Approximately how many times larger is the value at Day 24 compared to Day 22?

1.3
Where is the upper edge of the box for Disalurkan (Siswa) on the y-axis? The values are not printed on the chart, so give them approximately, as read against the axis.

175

--

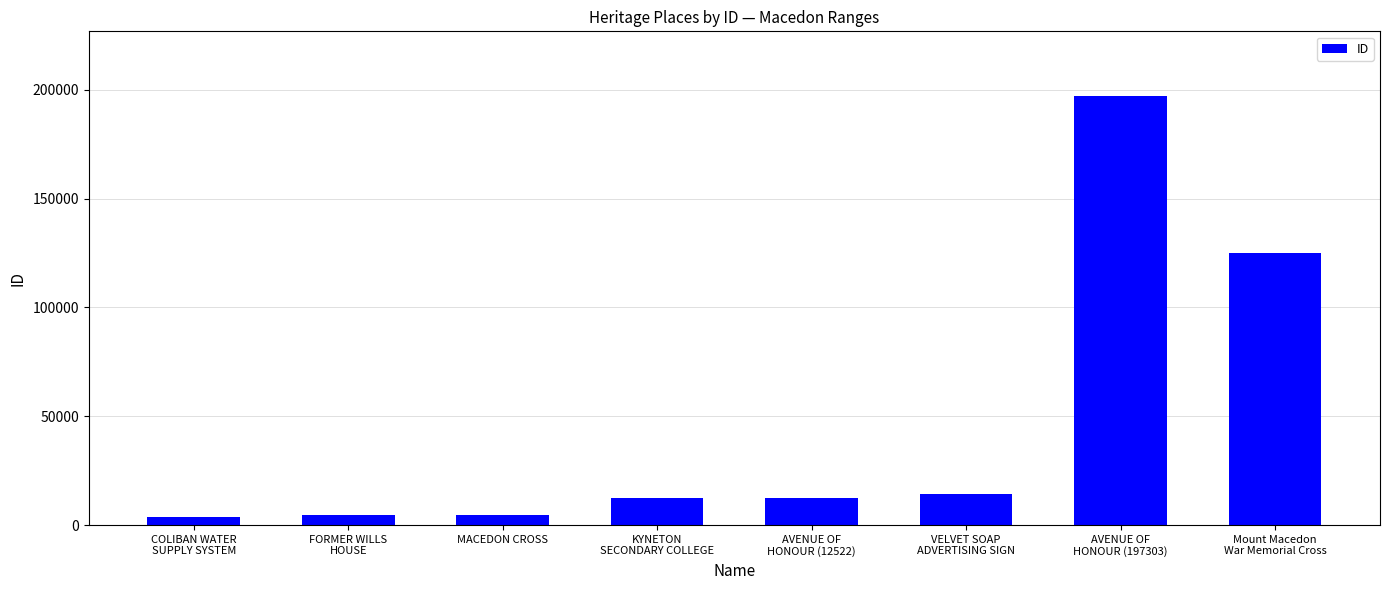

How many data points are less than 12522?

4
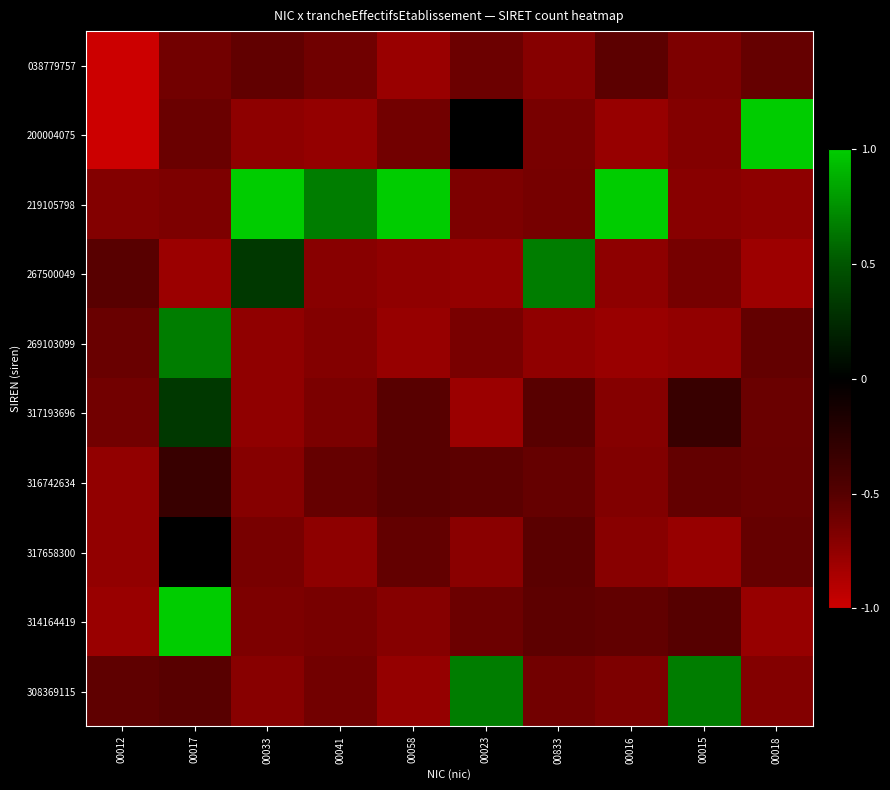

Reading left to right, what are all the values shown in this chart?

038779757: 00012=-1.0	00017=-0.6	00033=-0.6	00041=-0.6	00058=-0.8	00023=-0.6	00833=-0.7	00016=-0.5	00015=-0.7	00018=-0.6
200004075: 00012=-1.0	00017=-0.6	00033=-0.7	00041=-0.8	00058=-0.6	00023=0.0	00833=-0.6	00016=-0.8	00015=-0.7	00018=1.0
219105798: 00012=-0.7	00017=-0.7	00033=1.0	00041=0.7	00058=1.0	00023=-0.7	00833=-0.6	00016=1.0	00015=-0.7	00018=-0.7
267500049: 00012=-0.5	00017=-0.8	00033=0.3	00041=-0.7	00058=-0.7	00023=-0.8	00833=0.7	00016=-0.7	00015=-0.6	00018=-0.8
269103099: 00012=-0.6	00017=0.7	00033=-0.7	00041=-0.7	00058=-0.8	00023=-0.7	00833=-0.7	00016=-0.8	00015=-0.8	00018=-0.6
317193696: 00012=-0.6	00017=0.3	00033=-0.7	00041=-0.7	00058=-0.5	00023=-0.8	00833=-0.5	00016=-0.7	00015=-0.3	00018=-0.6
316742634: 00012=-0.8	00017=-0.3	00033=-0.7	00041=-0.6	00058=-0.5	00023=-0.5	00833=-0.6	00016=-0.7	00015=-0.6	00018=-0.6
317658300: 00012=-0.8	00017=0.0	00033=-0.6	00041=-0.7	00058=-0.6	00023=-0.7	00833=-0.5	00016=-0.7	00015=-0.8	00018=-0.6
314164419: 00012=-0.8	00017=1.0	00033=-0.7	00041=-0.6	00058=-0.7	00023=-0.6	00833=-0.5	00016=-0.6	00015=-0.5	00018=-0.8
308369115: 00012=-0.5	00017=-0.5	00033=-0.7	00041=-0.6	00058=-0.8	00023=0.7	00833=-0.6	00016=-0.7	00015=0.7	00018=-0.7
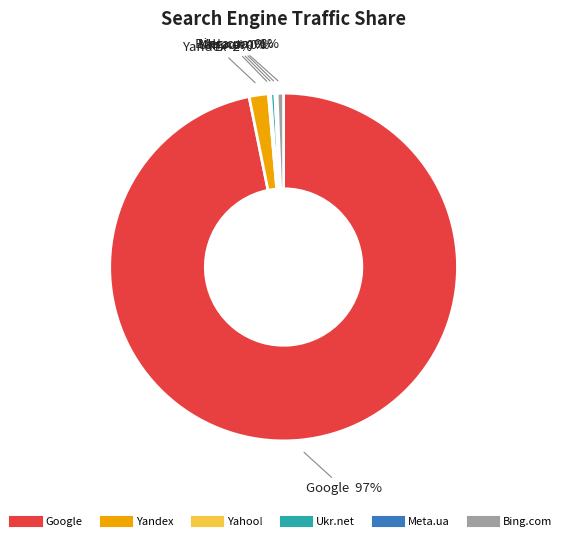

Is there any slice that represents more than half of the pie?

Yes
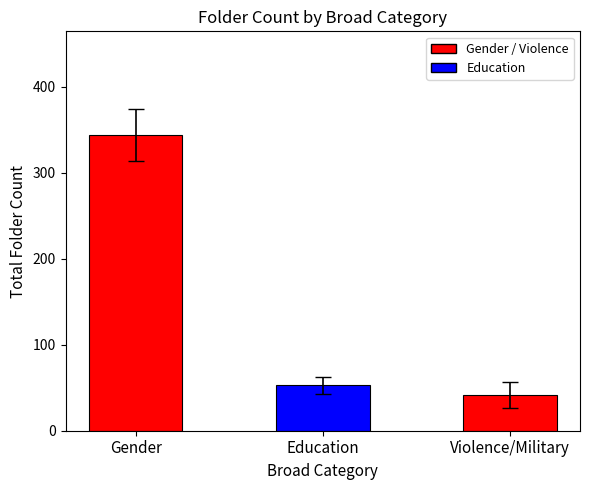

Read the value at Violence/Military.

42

...

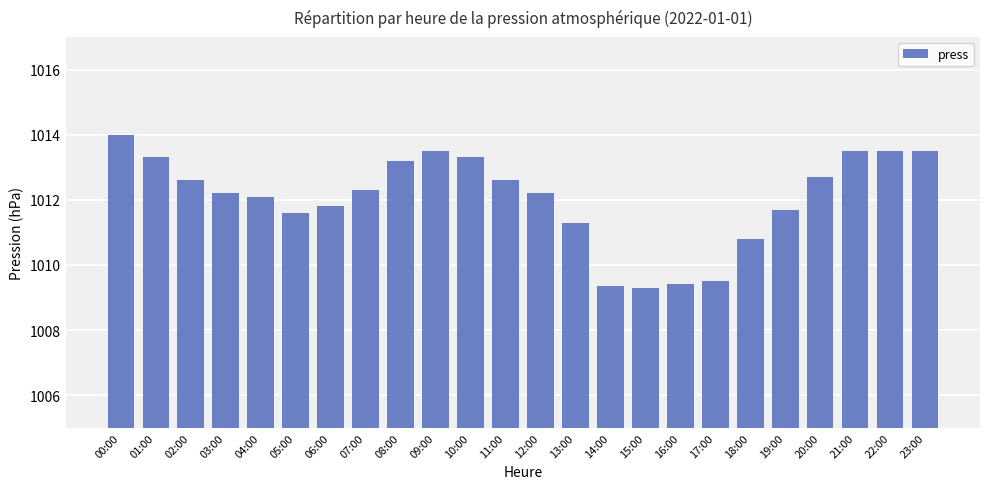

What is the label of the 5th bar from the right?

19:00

__Work item__:
Update the part that opens with the line containing "Approximately how many" and closes with the line containing "Where is the" by changing "upper" to "lower" and leaving all else as it is.

__Answer space__:
Approximately how many times larger is the value at Day 24 compared to Day 22?

1.3
Where is the lower edge of the box for Disalurkan (Siswa) on the y-axis? The values are not printed on the chart, so give them approximately, as read against the axis.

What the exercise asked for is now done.